─── Given data

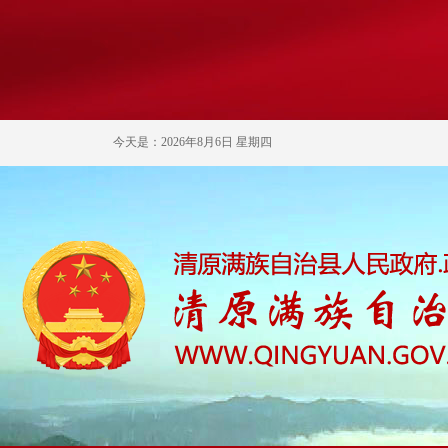
今天是：2026年8月6日 星期四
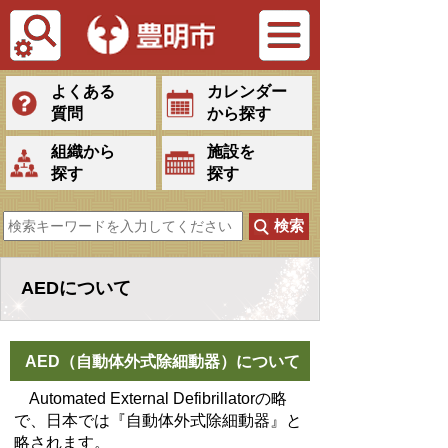
Tiếng Việt
よくある
カレンダー
質問
から探す
組織から
施設を
探す
探す
AEDについて
AED（自動体外式除細動器）について
Automated External Defibrillatorの略
で、日本では『自動体外式除細動器』と
略されます。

──────

**What you will do:**
Pull the text lines out of every entry above and copy them line for line without changes. Leave the pictures out of your answer.

**Result for this task:**
今天是：2026年8月6日 星期四
Tiếng Việt
よくある
カレンダー
質問
から探す
組織から
施設を
探す
探す
AEDについて
AED（自動体外式除細動器）について
Automated External Defibrillatorの略
で、日本では『自動体外式除細動器』と
略されます。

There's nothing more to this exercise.